Open inghamn opened 4 years ago
We can probably use file_managed.filesize to identify duplicates.
select i.entity_id, i.field_image_width, i.field_image_height,
f.uuid, f.filename, f.uri, f.filemime, f.filesize,
f.created, f.changed
from media__field_image i
join file_managed f on f.fid=i.field_image_target_id
where bundle='cover_image'
and f.filesize=595572;
We should probably do some deduplication during the export. If the files have the same name and the same filesize, they are most likely the same file. We could grow a lookup hash and skip files that have already been exported.
I reviewed the ~1,000 or so files that would be considered duplicates based on filesize. It looks like we're safe to consider filesize to determine unique files. I don't think we need to do any hashing of the files themselves.

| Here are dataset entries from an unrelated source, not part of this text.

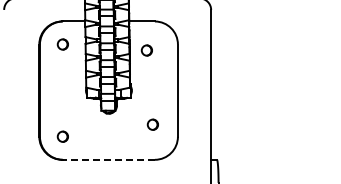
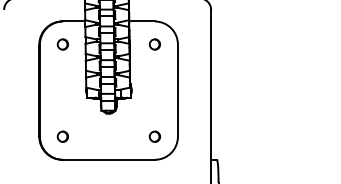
circle at (146, 50) position: (146, 50) -> (154, 44)
circle at (152, 124) position: (152, 124) -> (154, 136)
line at (108, 159): dashed -> solid
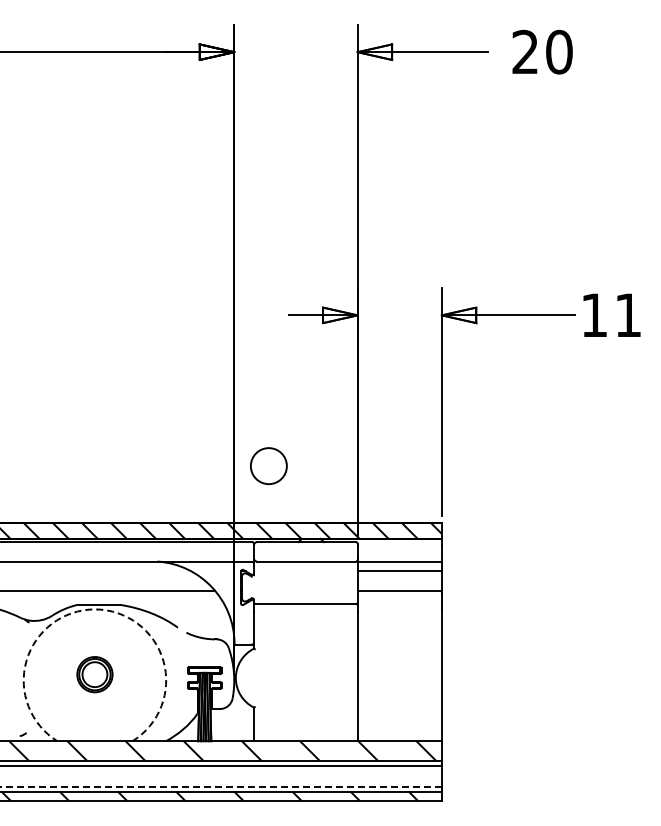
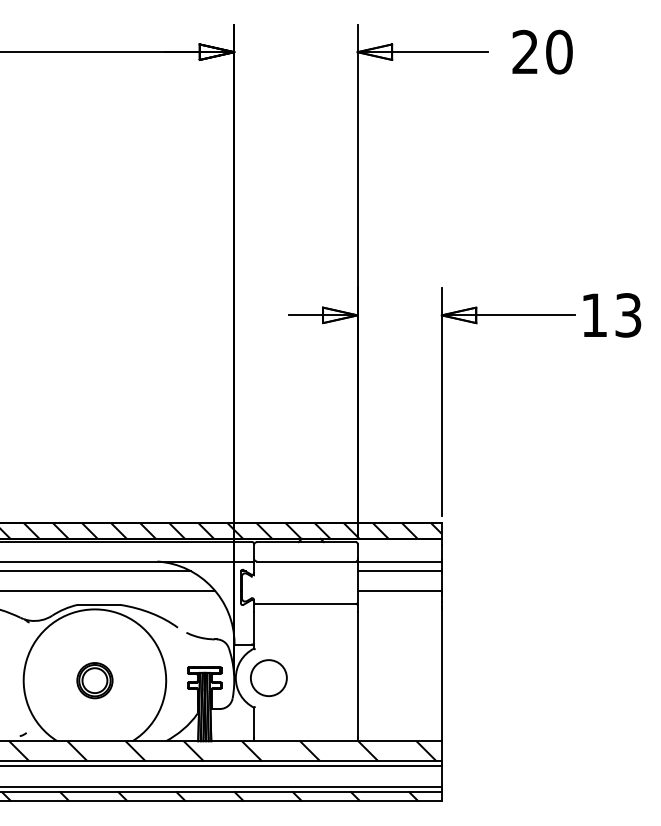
text at (628, 315): 11 -> 13
circle at (268, 465) position: (268, 465) -> (268, 677)
line at (96, 571): none -> present
arc at (94, 609): dashed -> solid
part at (94, 674) position: (94, 674) -> (94, 680)
line at (220, 786): dashed -> solid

select x.filesize, f.filename, f.uri
from (select filesize, count(*) as c
from file_managed
left join media__field_image on fid=field_image_target_id
where field_image_target_id is null
group by filesize having c>1) x
join file_managed f on x.filesize=f.filesize
order by x.filesize, f.filename;
We are installing the document management system, OnBase. Instead of staff just uploading files to Drupal, we want to host the files in OnBase, and only link to the files from Drupal.
We need to have a way to migrate all the current media out of Drupal, and ingest it into OnBase.